# ES problems



## RYAN. (Mar 22, 2012)

A good buddy of mine is having problems with his 2012 honda rancher it's the it's the electric shift and automatic version is jumping gears and won't go back to neutral until he cuts it off!!!! Any advice on what to do

. < see that dot my signature starts below/behind it

2006 ARCTIC CAT 400FIS
29.5 SKINNYS
JUG GOING OFF FOR BB SOON
NO LIFT SOON TO BE 2.5 
15" GROUND CLEARANCE 
EXHAUST MOD WITH SWAMP PIPE
SNORKED AND RACKED


----------



## Crawfishie!! (Dec 9, 2009)

On the front lower part of the engine look for the shift sensor. The part is about $90 and have the dealer install it. It has to be "timed". I tried doing it on my wife's bike, and I'm VERY mechanically inclined, it's was a no-go! Dealer charged me $50 to install it. So $140 and 2 hours later we were rolling again.


----------



## redneckrancher420 (Jul 5, 2011)

Being a 2012 should be no charge to fix, bring it in to the dealer


----------



## RYAN. (Mar 22, 2012)

thanks for the replies, pretty sure he voided the warranty snorkeled and gear reduction


----------



## CRAZYCRACKAZ71 (Oct 8, 2011)

Warrenty gone lol. We just did this on ma brother in laws bike gr and snorked and lift. Not even 3 months old haha.
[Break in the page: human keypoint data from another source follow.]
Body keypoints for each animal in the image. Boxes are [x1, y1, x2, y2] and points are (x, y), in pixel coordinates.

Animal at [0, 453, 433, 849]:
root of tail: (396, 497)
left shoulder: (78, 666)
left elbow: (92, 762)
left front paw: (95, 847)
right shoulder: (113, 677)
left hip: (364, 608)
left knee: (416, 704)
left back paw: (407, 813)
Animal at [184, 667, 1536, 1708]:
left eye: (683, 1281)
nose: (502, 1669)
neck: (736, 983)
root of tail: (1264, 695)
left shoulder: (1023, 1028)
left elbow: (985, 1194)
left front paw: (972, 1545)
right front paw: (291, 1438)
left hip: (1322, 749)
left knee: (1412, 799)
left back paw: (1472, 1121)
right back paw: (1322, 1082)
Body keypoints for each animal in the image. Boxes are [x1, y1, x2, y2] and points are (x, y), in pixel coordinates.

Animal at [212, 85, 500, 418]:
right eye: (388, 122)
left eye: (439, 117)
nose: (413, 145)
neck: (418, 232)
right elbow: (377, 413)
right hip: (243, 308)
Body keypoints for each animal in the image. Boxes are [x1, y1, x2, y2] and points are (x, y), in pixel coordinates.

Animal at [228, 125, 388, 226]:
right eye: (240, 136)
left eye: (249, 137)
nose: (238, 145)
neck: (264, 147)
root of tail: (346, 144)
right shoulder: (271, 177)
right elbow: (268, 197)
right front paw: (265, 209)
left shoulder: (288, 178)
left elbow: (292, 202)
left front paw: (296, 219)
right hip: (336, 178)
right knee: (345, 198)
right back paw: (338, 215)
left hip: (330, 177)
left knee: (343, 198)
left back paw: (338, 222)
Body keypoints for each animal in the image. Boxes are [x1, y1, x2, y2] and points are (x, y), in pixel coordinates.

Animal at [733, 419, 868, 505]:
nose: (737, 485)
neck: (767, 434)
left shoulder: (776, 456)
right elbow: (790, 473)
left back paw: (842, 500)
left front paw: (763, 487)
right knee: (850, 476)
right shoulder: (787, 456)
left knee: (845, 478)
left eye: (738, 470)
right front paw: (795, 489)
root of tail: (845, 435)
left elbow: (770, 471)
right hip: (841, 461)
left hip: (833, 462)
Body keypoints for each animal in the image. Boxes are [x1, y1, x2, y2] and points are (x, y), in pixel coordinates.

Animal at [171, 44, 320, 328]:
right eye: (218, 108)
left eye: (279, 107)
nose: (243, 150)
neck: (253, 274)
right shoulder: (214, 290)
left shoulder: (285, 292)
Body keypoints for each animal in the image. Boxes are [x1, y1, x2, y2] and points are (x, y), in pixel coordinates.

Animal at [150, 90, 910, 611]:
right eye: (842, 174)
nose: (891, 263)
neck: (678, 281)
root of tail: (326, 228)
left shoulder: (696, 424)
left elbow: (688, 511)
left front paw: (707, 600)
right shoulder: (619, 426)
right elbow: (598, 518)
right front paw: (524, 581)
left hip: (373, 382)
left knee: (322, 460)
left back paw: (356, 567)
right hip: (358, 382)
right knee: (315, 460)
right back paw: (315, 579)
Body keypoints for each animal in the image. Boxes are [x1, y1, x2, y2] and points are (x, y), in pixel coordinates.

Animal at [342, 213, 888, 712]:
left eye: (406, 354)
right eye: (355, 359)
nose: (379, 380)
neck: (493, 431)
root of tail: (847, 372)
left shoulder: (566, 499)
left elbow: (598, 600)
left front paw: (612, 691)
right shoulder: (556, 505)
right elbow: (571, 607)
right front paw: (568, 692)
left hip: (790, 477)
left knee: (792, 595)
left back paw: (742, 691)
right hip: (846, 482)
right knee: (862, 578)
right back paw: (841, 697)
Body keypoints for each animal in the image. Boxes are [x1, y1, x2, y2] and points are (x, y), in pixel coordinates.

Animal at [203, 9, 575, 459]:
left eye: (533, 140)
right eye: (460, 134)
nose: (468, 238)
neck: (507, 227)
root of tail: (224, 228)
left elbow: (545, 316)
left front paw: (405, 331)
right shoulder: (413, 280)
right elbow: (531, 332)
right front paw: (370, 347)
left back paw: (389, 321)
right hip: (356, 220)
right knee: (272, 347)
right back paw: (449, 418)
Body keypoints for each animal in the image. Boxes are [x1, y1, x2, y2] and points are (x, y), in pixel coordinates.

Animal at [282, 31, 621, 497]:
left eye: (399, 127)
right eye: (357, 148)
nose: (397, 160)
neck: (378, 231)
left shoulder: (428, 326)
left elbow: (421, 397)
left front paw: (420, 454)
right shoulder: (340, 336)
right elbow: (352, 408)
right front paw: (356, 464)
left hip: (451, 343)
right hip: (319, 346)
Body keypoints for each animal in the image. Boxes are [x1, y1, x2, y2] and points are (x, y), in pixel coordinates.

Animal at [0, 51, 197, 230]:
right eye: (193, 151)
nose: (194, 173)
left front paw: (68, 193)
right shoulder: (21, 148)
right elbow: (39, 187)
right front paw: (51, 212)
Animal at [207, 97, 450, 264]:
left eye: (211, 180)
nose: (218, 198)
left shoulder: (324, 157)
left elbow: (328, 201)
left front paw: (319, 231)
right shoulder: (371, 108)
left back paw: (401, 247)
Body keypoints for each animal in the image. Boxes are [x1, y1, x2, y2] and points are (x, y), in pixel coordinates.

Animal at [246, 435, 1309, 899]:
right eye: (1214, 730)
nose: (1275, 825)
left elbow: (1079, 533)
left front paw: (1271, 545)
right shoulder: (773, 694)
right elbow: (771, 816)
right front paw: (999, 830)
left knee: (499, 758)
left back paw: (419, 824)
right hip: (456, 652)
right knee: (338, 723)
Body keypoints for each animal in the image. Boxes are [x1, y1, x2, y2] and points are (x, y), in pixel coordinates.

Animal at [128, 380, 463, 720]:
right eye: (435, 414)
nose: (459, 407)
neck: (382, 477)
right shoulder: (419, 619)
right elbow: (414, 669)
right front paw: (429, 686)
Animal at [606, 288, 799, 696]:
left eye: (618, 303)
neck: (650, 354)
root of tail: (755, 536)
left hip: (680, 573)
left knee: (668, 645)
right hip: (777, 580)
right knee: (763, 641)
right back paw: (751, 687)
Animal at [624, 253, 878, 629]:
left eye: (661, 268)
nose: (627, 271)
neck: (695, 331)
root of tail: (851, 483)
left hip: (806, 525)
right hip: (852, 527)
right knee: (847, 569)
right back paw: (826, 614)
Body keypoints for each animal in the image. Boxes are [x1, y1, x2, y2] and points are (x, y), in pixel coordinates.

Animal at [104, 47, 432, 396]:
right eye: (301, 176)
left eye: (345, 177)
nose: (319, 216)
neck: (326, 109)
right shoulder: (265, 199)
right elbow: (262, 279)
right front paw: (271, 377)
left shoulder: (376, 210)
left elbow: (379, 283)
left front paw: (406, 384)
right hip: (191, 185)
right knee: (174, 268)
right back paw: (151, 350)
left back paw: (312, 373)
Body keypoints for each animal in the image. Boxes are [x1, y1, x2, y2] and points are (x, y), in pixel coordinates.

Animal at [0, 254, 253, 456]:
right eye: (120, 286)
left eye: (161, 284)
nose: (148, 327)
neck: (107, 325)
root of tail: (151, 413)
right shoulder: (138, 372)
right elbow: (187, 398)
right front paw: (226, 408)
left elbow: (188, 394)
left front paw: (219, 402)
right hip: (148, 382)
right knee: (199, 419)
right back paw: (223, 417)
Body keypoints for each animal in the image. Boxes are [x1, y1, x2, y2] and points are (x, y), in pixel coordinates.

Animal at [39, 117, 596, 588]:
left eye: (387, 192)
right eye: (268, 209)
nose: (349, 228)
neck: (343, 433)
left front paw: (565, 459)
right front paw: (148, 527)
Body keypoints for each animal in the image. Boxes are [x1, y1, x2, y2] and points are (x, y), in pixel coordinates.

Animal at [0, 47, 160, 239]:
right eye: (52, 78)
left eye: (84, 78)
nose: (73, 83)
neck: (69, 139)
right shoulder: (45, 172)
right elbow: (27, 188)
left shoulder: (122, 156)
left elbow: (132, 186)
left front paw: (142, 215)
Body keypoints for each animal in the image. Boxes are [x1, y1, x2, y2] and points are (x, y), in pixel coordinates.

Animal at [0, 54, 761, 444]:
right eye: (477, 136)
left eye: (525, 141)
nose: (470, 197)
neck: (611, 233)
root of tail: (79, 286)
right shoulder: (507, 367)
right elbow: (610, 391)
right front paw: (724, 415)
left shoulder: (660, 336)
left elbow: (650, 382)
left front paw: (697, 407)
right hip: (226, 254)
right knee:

But id call the dealer and see what they can do for u ma friend


----------



## RYAN. (Mar 22, 2012)

his was about that old when he did the gear reduction he snorkeled it a couple of weeks after he got it


----------



## redneckrancher420 (Jul 5, 2011)

Did he shave the sensor during the gr?


----------



## RYAN. (Mar 22, 2012)

i dont think so


----------



## Injected (Mar 21, 2010)

I would still try the dealer. My dealer doesn't give a hoot what's done, as long as he gets paid


----------